Le groupe de presse zurichois possède désormais 92% des parts du titre. «Tout est ouvert» pour la suite

Ringier devient l’actionnaire majoritaire du «Temps»

Presse Le groupe de presse zurichois possède désormais 92% des parts du titre. «Tout est ouvert» pour la suite

Ringier, qui possédait déjà 46,25% du journal Le Temps, reprend la participation de 46,25% détenue par Tamedia, pour une somme non divulguée, mais généralement estimée à 9 millions de francs. Les deux groupes de presse zurichois avaient annoncé l’automne dernier vouloir céder le titre à un actionnaire majoritaire unique, mieux à même de développer le titre.

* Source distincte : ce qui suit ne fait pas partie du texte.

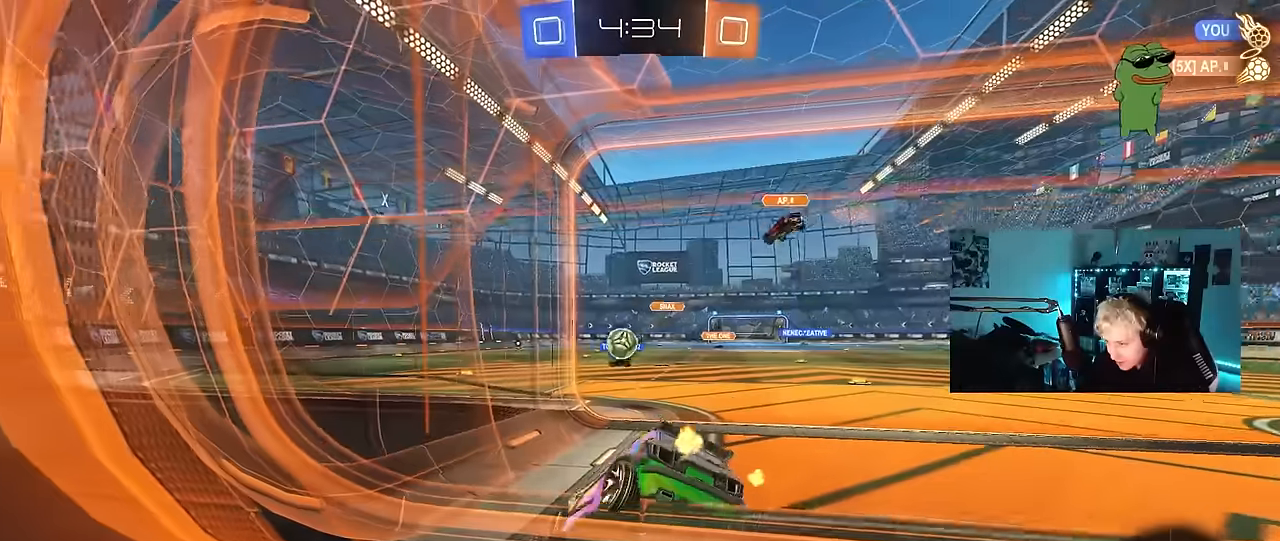
{"keys": ["w"], "mouse": [], "events": [[416, "d", "up"]]}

Le choix s’est porté sur Ringier, qui possède désormais 92% des parts. «Il s’agit de la meilleure solution pour Le Temps et nous nous engageons à maintenir le haut niveau de qualité du journal», a affirmé Daniel Pillard, directeur de Ringier Romandie, devant la rédaction vendredi. «Le journalisme est central pour nous. On y croit, et on y investit», a déclaré plus tard devant la presse le CEO de Ringier Marc Walder. «Le Temps reste le quotidien le plus important de Suisse romande. C’est une affaire de cœur», a-t-il dit.

Les deux groupes, qui réclamaient entre 18 et 20 millions de francs pour la vente du quotidien, ont écarté une vingtaine d’offres, dont la dernière émanait du Cercle des amis du Temps. Ce groupe qui rassemble 700 personnalités romandes avait mis sur la table 8 millions de francs pour acquérir le quotidien, auxquels s’ajoutaient 5 millions destinés à des investissements, notamment pour le développement de l’offre numérique. Le Cercle se tient néanmoins à la disposition de Ringier pour discuter d’une possible réunion de leurs forces. «Nous pourrions envisager une participation minoritaire, pour autant que les critères de l’indépendance du titre, le maintien de sa ­qualité éditoriale et une capacité d’innovation renouvelée soient maintenus», explique Olivier Vodoz, président du Cercle.

Ancrage à Genève

Pour Daniel Pillard, «le Cercle des amis du Temps représente un mouvement que nous ne pouvons ignorer. Il nous a permis de prendre conscience de l’importance de ce titre en Suisse romande et nous sommes ouverts à une association de nos forces, mais nous ne souhaitons pas retourner dans un ménage à deux.»

Le quotidien continuera à être imprimé à Bussigny jusqu’en 2016, date de la fin du contrat avec l’imprimerie romande de Tamedia. Ringier n’exclut pas le déménagement du siège de Genève à Lausanne, mais affirme être conscient de l’ancrage du titre à Genève. A présent s’ouvre «une période de transition, de dialogue et de mise à plat et tout est ouvert», selon Daniel Pillard. Prochaine étape: la Commission de la concurrence devra se prononcer sur la vente du Temps à Ringier, qui possède également L’Illustré, L’Hebdo, TV8 et Edelweiss.

Le groupe entend maintenir l’objectif de rendement de 8%. «Le Temps a besoin de nouveaux investissements et doit générer de l’argent», affirme Daniel Pillard. Mais, ajoute-t-il, «nous n’avons pas de projet éditorial ficelé dans les détails». Si des «synergies» sont évoquées entre le quotidien et L’Hebdo, une fusion est exclue à ce stade. Concernant les effectifs, «rien n’est décidé, souligne le directeur de Ringier Romandie. Le Temps devra se transformer. Mais aucun chiffre n’est arrêté.»

Les principaux syndicats des médias, Syndicom et Impressum, appellent le nouveau propriétaire à maintenir les ressources actuelles en personnel. «Les effectifs ne sauraient plus diminuer sans mettre en péril la qualité», souligne également la Société des rédacteurs et du personnel du Temps (SRP), qui attend «des investissements conséquents pour pouvoir assurer le développement du journal, dans le domaine numérique comme dans le papier ».